私は‪✕‬‪✕‬を知らないⅡ
「その護衛君が連れて行くんだったらすぐにでもここから出て行っていいよ」


「・・・角谷、鈴原と琉生を連れて戻れる?」


「えっ、そりゃできますけど」


「よかった、ならお願い。皇達の元に戻ったら鈴原を内通者だって引き渡せば分かると思うから。

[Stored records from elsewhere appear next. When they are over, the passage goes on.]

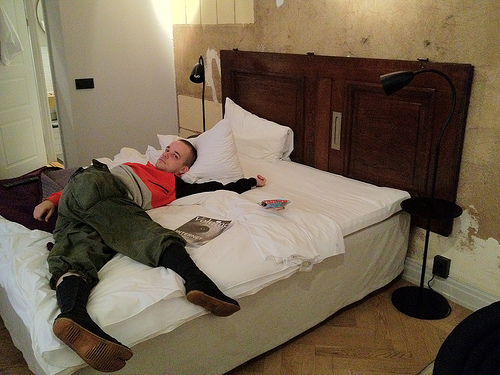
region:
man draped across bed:
[32, 135, 267, 372]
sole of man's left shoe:
[186, 290, 239, 317]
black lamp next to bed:
[187, 51, 207, 133]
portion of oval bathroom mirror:
[34, 0, 46, 35]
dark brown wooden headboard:
[218, 49, 474, 237]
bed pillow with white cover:
[224, 94, 293, 161]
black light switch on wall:
[72, 77, 94, 89]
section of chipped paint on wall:
[457, 201, 479, 249]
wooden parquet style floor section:
[321, 320, 425, 373]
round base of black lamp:
[390, 283, 452, 320]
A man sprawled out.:
[26, 129, 267, 373]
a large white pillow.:
[206, 93, 306, 168]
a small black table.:
[375, 176, 472, 325]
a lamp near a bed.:
[181, 45, 221, 133]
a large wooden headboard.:
[217, 51, 482, 239]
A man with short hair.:
[140, 132, 204, 186]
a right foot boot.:
[51, 293, 146, 373]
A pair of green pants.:
[47, 152, 229, 282]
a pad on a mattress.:
[1, 130, 422, 362]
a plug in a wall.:
[410, 251, 461, 287]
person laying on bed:
[15, 128, 243, 358]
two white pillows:
[162, 105, 295, 185]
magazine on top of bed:
[175, 209, 239, 264]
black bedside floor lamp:
[373, 58, 463, 316]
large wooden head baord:
[188, 44, 485, 178]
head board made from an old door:
[219, 51, 472, 193]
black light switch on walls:
[67, 73, 113, 98]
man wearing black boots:
[60, 245, 236, 364]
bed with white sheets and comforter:
[29, 146, 399, 353]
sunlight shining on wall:
[152, 0, 204, 46]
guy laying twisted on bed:
[21, 122, 324, 373]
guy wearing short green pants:
[27, 114, 258, 291]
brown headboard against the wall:
[182, 20, 478, 277]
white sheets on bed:
[77, 110, 436, 305]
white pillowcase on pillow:
[222, 93, 305, 168]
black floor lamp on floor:
[367, 49, 455, 374]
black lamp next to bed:
[162, 34, 279, 219]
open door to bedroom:
[4, 40, 109, 255]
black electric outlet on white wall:
[415, 231, 495, 284]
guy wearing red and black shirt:
[77, 117, 227, 219]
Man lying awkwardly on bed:
[26, 96, 413, 368]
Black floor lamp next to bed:
[376, 58, 459, 325]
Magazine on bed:
[173, 212, 230, 246]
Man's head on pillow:
[151, 117, 241, 185]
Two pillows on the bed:
[157, 96, 294, 178]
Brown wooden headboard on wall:
[211, 45, 478, 239]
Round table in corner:
[432, 300, 498, 374]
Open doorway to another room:
[30, 0, 70, 163]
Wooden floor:
[232, 277, 489, 374]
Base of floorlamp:
[390, 283, 453, 323]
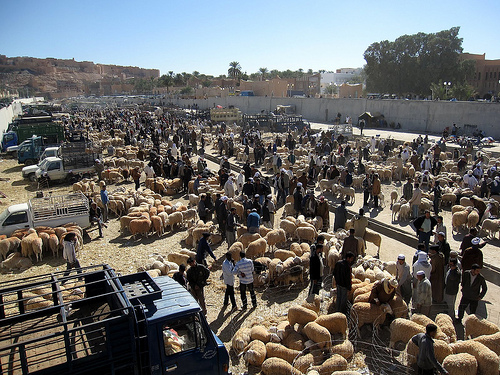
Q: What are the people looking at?
A: Sheep market.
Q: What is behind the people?
A: Gray wall.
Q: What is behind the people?
A: Mountain.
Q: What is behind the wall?
A: Trees.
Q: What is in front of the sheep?
A: Blue truck.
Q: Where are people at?
A: Sheep auction.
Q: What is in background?
A: Concrete wall.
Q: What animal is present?
A: Sheep.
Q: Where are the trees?
A: In far distance.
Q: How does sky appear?
A: Clear and blue.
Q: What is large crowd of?
A: The people.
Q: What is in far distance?
A: Mountains.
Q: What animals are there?
A: Sheep.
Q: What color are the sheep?
A: Tan.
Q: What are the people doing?
A: Standing.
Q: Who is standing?
A: The people.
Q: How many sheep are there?
A: Dozens.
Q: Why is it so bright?
A: Sunny.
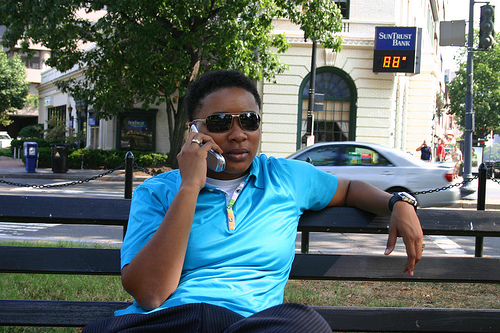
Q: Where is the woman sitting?
A: On a bench.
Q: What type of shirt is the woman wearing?
A: A light blue shirt.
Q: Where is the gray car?
A: Driving down the street.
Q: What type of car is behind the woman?
A: Silver four door sedan.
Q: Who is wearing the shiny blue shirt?
A: The woman on the bench.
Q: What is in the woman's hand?
A: A cell phone.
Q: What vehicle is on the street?
A: A silver car.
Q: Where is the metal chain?
A: On the posts in the ground.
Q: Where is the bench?
A: By the sidewalk.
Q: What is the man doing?
A: Sitting on the bench.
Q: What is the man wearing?
A: A light blue polo shirt.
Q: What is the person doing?
A: Talking on the phone.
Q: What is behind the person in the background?
A: A moving silver sedan.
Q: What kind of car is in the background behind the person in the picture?
A: A silver four-door car.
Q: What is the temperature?
A: 88 degrees.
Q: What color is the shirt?
A: Blue.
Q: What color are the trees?
A: Green.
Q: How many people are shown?
A: One.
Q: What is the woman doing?
A: Talking on phone.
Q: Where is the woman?
A: On bench.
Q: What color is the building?
A: White.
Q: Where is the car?
A: On road.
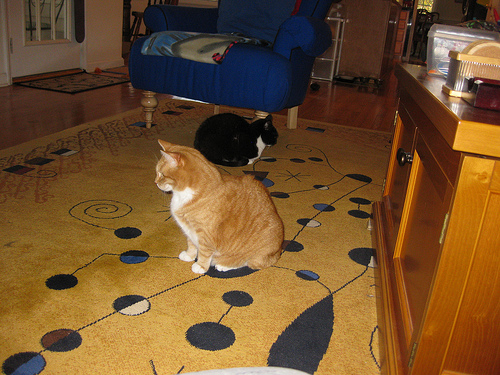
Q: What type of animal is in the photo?
A: Cats.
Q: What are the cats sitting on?
A: Rug.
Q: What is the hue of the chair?
A: Blue.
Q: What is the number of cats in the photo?
A: Two.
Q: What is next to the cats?
A: Cabinet.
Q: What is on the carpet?
A: Pattern.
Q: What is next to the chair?
A: Door.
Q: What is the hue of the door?
A: White.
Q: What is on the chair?
A: Blanket.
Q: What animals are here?
A: Two cats.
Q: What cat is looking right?
A: The black one.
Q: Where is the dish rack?
A: On the counter.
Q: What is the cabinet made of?
A: Wood.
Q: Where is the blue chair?
A: Behind the black cat.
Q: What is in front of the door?
A: Doormat.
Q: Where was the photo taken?
A: In a living room.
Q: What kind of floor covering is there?
A: A rug.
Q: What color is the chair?
A: Blue.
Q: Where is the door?
A: To the left.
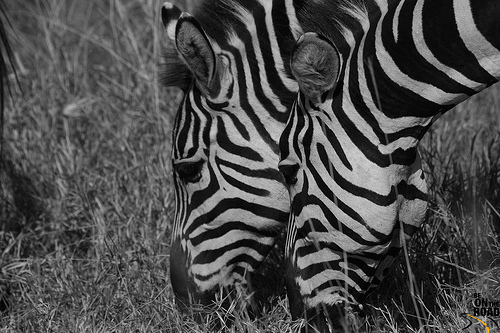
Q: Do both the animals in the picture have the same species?
A: Yes, all the animals are zebras.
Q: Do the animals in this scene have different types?
A: No, all the animals are zebras.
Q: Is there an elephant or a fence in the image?
A: No, there are no fences or elephants.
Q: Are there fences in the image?
A: No, there are no fences.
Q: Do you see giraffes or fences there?
A: No, there are no fences or giraffes.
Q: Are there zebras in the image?
A: Yes, there is a zebra.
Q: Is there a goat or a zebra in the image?
A: Yes, there is a zebra.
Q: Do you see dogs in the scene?
A: No, there are no dogs.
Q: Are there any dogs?
A: No, there are no dogs.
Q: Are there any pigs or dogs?
A: No, there are no dogs or pigs.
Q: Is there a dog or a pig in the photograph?
A: No, there are no dogs or pigs.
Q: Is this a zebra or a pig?
A: This is a zebra.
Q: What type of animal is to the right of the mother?
A: The animal is a zebra.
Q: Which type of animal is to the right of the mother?
A: The animal is a zebra.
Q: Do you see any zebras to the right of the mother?
A: Yes, there is a zebra to the right of the mother.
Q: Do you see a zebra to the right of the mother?
A: Yes, there is a zebra to the right of the mother.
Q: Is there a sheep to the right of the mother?
A: No, there is a zebra to the right of the mother.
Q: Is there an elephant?
A: No, there are no elephants.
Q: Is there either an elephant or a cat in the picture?
A: No, there are no elephants or cats.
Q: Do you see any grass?
A: Yes, there is grass.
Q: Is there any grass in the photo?
A: Yes, there is grass.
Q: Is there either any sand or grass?
A: Yes, there is grass.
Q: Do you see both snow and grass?
A: No, there is grass but no snow.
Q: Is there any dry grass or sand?
A: Yes, there is dry grass.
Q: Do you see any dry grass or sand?
A: Yes, there is dry grass.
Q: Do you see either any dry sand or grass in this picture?
A: Yes, there is dry grass.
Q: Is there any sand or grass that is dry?
A: Yes, the grass is dry.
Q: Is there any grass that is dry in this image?
A: Yes, there is dry grass.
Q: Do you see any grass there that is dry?
A: Yes, there is grass that is dry.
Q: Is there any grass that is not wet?
A: Yes, there is dry grass.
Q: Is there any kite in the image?
A: No, there are no kites.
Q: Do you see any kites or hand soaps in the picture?
A: No, there are no kites or hand soaps.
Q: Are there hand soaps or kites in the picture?
A: No, there are no kites or hand soaps.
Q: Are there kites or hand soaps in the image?
A: No, there are no kites or hand soaps.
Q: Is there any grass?
A: Yes, there is grass.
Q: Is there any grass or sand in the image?
A: Yes, there is grass.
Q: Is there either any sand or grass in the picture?
A: Yes, there is grass.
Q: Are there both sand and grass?
A: No, there is grass but no sand.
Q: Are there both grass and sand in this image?
A: No, there is grass but no sand.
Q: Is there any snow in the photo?
A: No, there is no snow.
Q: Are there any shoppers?
A: No, there are no shoppers.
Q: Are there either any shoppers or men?
A: No, there are no shoppers or men.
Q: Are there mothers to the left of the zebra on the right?
A: Yes, there is a mother to the left of the zebra.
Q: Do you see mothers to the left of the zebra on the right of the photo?
A: Yes, there is a mother to the left of the zebra.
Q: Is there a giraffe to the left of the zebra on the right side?
A: No, there is a mother to the left of the zebra.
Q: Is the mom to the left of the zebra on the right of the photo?
A: Yes, the mom is to the left of the zebra.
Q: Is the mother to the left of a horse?
A: No, the mother is to the left of the zebra.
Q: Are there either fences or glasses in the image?
A: No, there are no fences or glasses.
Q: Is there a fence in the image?
A: No, there are no fences.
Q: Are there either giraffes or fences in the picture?
A: No, there are no fences or giraffes.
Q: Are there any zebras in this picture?
A: Yes, there is a zebra.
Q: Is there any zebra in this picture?
A: Yes, there is a zebra.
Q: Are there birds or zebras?
A: Yes, there is a zebra.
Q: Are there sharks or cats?
A: No, there are no cats or sharks.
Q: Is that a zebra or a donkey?
A: That is a zebra.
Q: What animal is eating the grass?
A: The zebra is eating the grass.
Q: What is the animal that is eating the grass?
A: The animal is a zebra.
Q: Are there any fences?
A: No, there are no fences.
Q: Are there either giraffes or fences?
A: No, there are no fences or giraffes.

あと琉生をすぐに病院に連れってて」


「な、内通者!?わ、分かりました!」


鈴原の元へ駆け寄るのを確認してからキョウの元へと近寄る。


「話が早くて助かるよ」


「伊達に長い付き合いじゃないからね。心底不愉快だけど」


「どーかん」


そう、分かるさ。


お前がただでそんな提案をしない事ぐらい。


「琉生も角谷の事は分かる?水嶋の仲間だから安心してついて行ってね」


「う、うん」


「怖い思いさせてごめんね」


「僕は大丈夫だよ。・・・だけどおねーさんは?どうなるの?」


こんな状況に巻き込んだ私でさえも心配してくれる琉生に堪らず笑みが零れる。


「私は大丈夫だから」


この言葉に嘘なんてない。


この先の展開が嫌でも分かろうと私にとっては何ともないのだから。